A diretora do Hospital Estadual Santa Casa de Misericórdia, Daniela Carmona, afirma que a unidade está funcionando normalmente. Ela assegura que, dos 242 leitos, 23 estão ocupados.

Diretora do hospital, Daniella Carmona, assegura que funcionamento está seguindo etapas do plano de ação(Foto:Ednilson Aguiar/ O Livre)

Do total, 13 são pacientes de Unidade de Terapia Intensiva (UTI), sendo 5 adultos, 5 pediátricos e 3 neonatal. Outros 10 são crianças, das quais 6 estão na ala oncológica, 2 na clínica, 1 no pronto-atendimento e 1 no centro cirúrgico.

Carmona explica que os encaminhamentos estão sendo realizados conforme o plano de ação da unidade. Nele, o prazo para o funcionamento com toda a capacidade é dia 31 deste mês.

Na atual fase, a diretora explica que os esforços estão concentrados nos setores de urgência e emergência. Também ressalta que o Pronto-atendimento infantil está funcionando.

Nota oficial

Por meio meio de nota oficial, a Secretaria de Estado de Saúde justificou o cancelamento dos encaminhamentos anteriores a reforma. Leia nota na íntegra:

A Secretaria de Estado de Saúde (SES-MT) esclarece que o Hospital Estadual Santa Casa configura uma nova personalidade jurídica, logo, todos os encaminhamentos que são anteriores à reabertura da unidade deverão passar novamente pela Central de Regulação.

Entretanto, este fato não quer dizer que os pacientes que já foram regulados para a antiga Santa Casa voltarão automaticamente para o final da fila de espera, pois, neste processo, será avaliado o grau de urgência de cada um dos casos.

A SES-MT ainda enfatiza que o Hospital Estadual segue criteriosamente o seu cronograma de reativação, que prevê o funcionamento total da unidade para daqui a 30 dias.

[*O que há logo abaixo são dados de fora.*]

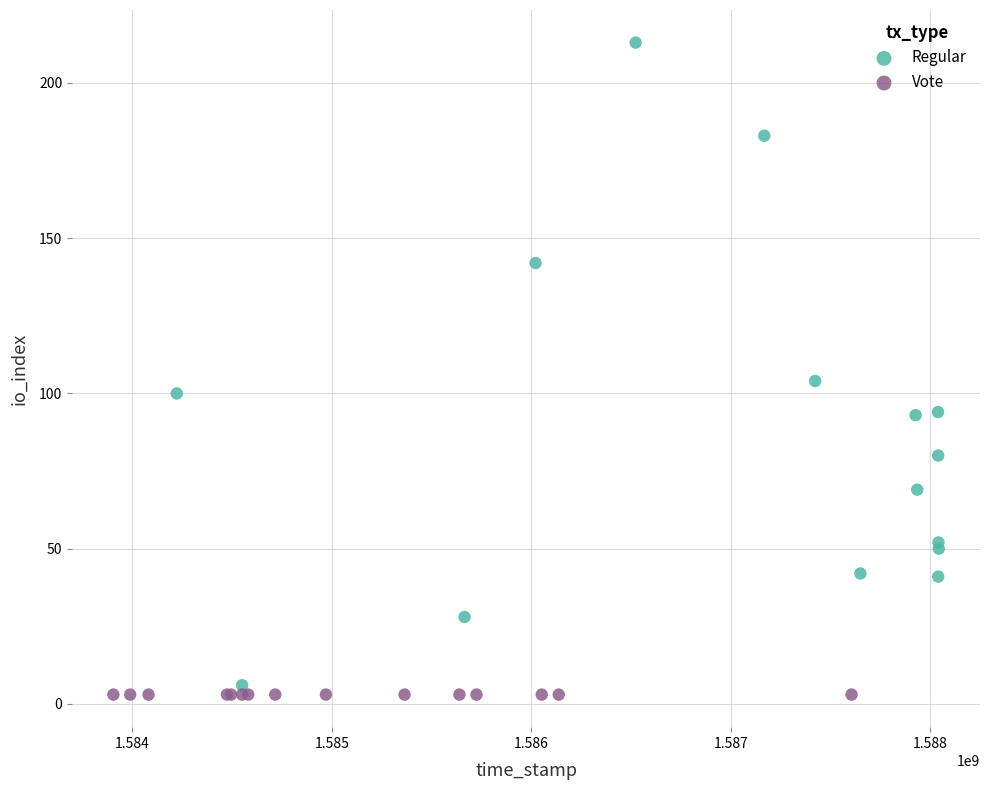

Which series reaches the maximum Y coordinate?

Regular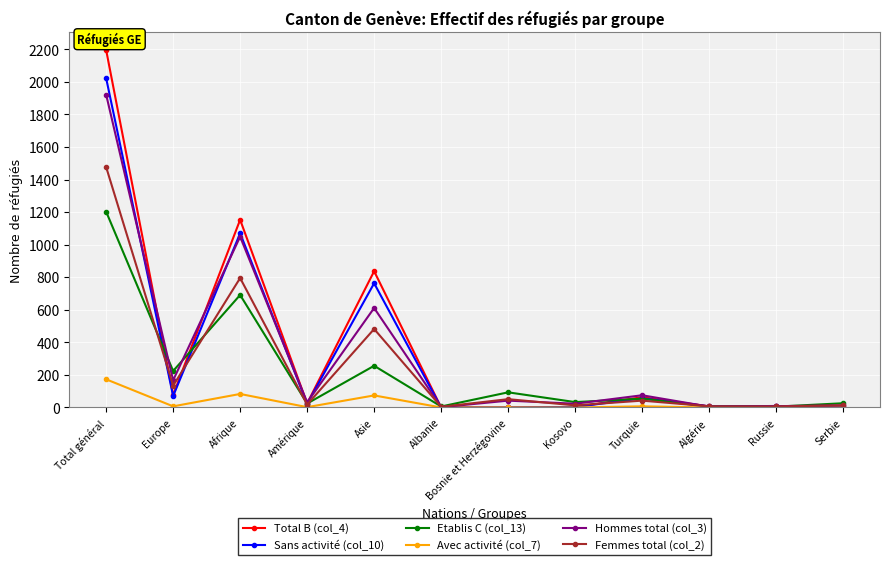

Is it true that Total B (col_4) equals 25 at Amérique?

True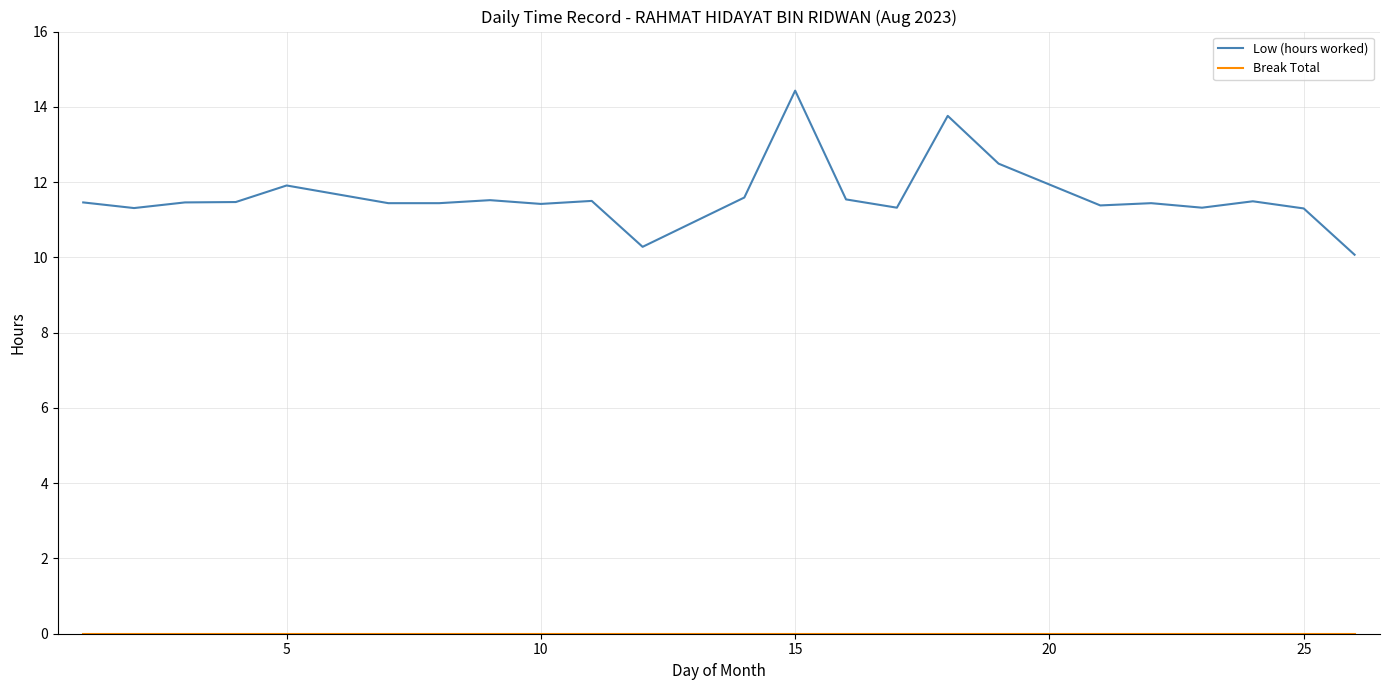

Does the chart have visible grid lines?

Yes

Também é importante reforçar que o hospital atende prioritariamente às demandas de alta complexidade, fato que impacta em sua logística, já que todos os procedimentos são previamente agendados. Por tais razões, não é eficaz uma avaliação pautada apenas na movimentação ou na lotação dos leitos da unidade hospitalar.